Germany, for example, is in this state presently, having announced a path to a protected market with licensing and taxation planned for 2021. Operating in a regulating market typically carries clear risk, most notably a possible inability to gain licensing due to so-called “bad actor” legal clauses within future license conditions – if you remain in a market that has announced regulation is coming soon, you run the risk of facing a “cool-off” period when licensing begins or, in some cases, could be excluded altogether.

3) Regulated Market:

A market featuring licensing and taxation, with policing and enforcement, to date, typically only against licensed operators.

The UK would be a prime example, and even in this most mature of licensed, taxed and regulated online gaming markets, the present government have made very clear they are about to embark on fundamental change across today’s business.

The USA is worthy of separate explanation: quite simply, it is, today, and for some time to come, a patchwork quilt of several States that have regulated, or are about to - and dozens more that are in the process of dealing with the huge escape of untaxed revenue to offshore, illicit, unregulated sites that have targeted the US audience for betting and gaming products from well before the internet era. Telephony presented a similar issue from the 1950s onwards with bets being “called across” State lines to reach acceptance and placement in Nevada, where sportsbooks were legal.

Presently the USA features 4 legal States for casino, poker and sports betting, and 20 States (including the previously mentioned 4) that have legalised sports betting, with varying differences around in-person account opening, online vs retail-only access, etc.

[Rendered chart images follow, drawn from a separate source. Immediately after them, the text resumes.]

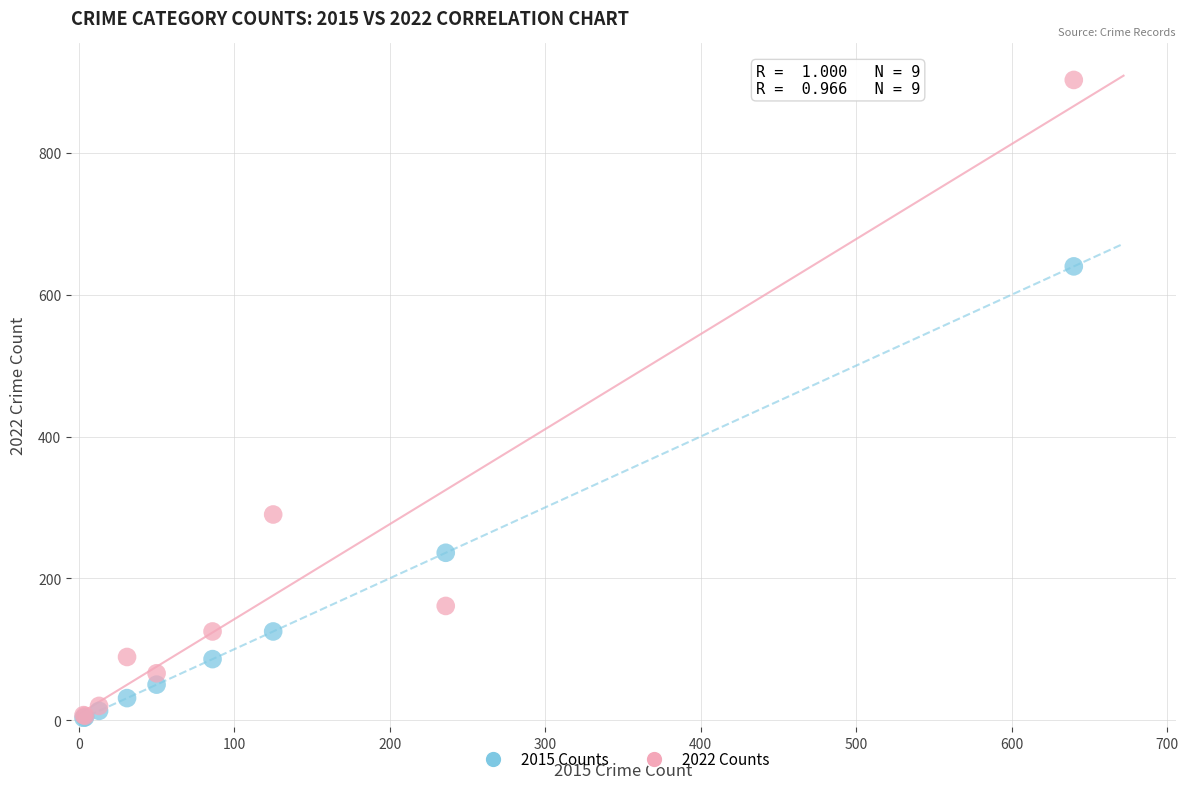

In the 2015 Counts series, what Y value is closest to 321?

236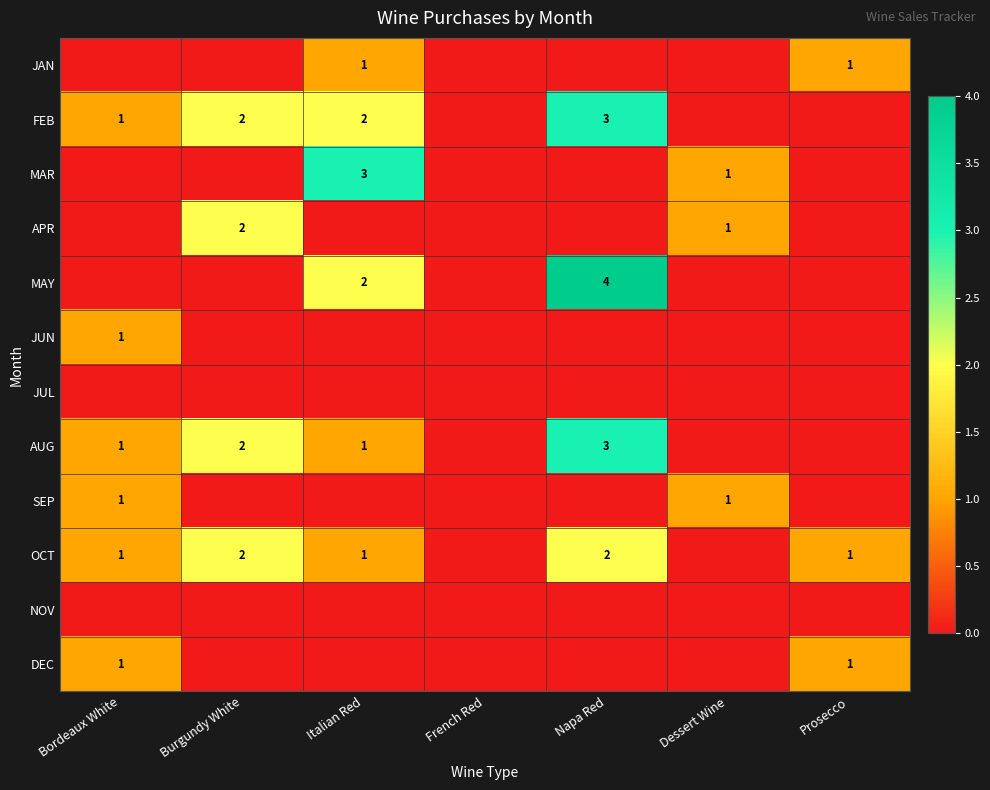

At which category is the sum across all series the highest?

Napa Red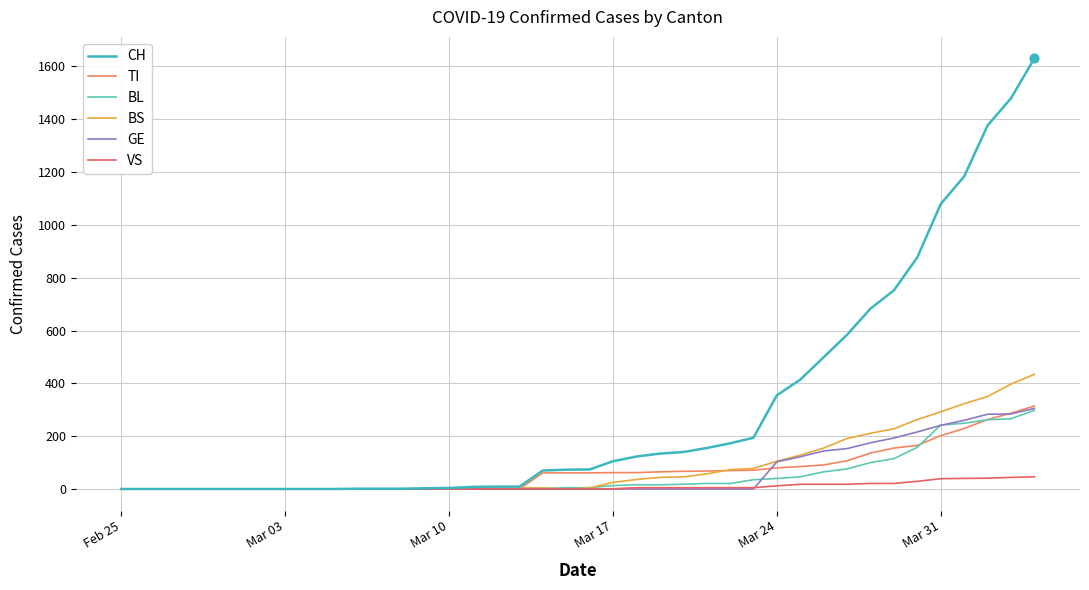

What are all the series names shown in the legend?

CH, TI, BL, BS, GE, VS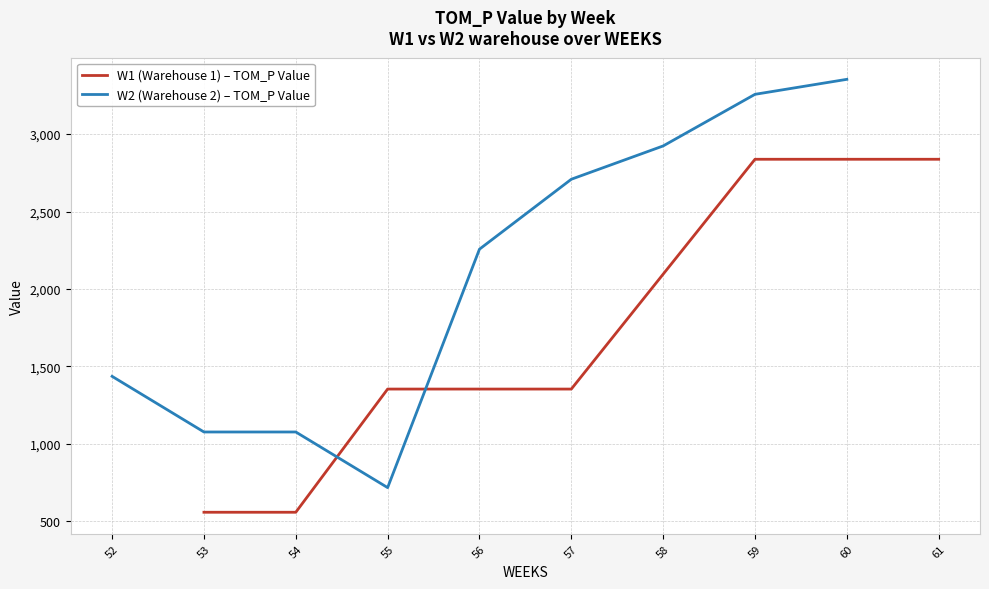

How many data points are above 1354?

6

Australia, similarly, is a market in a state of flux, with legalised sports betting (pre-match only), but entirely pre-regulation for online casino, and actually under a ban covering online poker since 2017.

Old vs New Worlds, Online

Across the 3 stages, there is a keen split between markets that regulated some time ago, and are maturing, and markets where legality is changing and the regulated, taxed marketplace has just begun.

Between Europe and the USA, in particular, one can witness this divide each financial quarter: all of the good news for publicly-traded gaming companies comes courtesy of the USA, and all of the “industry in crisis” commentary comes care of individual European jurisdictions.

Alun Bowden, a senior consultant for Eilers & Krejcik Gaming, wrote in March 2020 (Eilers & Krejcik Gaming: Euro 2025 Outlook) about six factors creating a gathering storm for betting and gaming in Europe:

Revenue: Slowing growth

Regulation: Higher barriers to entry

Scale: Being redefined

“The Death of Fun”: Forgetting the player

Regulation: Country-by-country fragmentation

Audience: Changing tastes

None of these – except the redefinition of scale - could easily be levelled at the burgeoning US-market, but an important factor needs to be borne in mind: shifting customers away from the existing, entrenched illegal marketplace that has been servicing customers throughout the prohibition period since 2006’s UIGEA (Unlawful Internet Gaming Enforcement Act) which forced the withdrawal of all publicly-traded iGaming firms from the USA.

Even in what is perceived today as “new markets”, like the USA and LATAM, the threat from the pervasive black market is ever present and has been over many years. What we are witnessing now, globally, is the duality of our industry across white and black markets, not just in newly-legal jurisdictions, like America, but in mature European territories like France and the UK, where the changing focus of regulation – particularly where it impacts product offering and player experience - is potentially seeding new black market growth on an insidious, local-first basis.

The impact upon players, especially for those who require protection, and the theft of taxation revenue are the core problems for government and regulator. For the licensed industry, the difference between licensed and illegal GGR is a target to be narrowed in every marketplace. Leaving it to widen further, in favour of the black market, could create operational sustainability issues and marketplace instability for years to come.